◆ PROVIDED RECORDS:

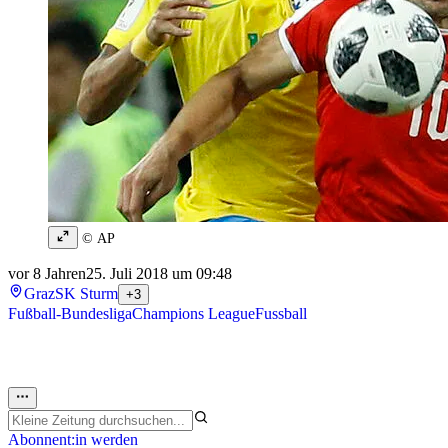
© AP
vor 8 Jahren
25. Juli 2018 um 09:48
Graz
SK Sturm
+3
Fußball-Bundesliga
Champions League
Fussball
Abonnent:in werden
...
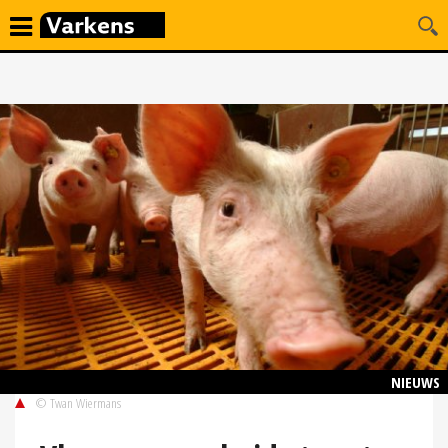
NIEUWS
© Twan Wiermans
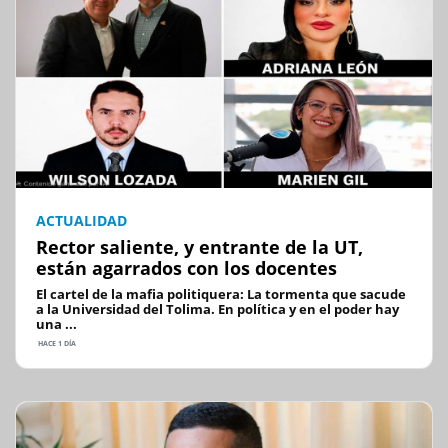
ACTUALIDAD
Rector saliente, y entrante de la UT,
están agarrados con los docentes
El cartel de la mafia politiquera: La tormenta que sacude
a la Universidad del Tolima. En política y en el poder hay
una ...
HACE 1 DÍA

◆ TASK BRIEF: Extract every line of the records that contains the string "tormenta", treating uppercase and lowercase letters as different.

◆ SOLUTION:
El cartel de la mafia politiquera: La tormenta que sacude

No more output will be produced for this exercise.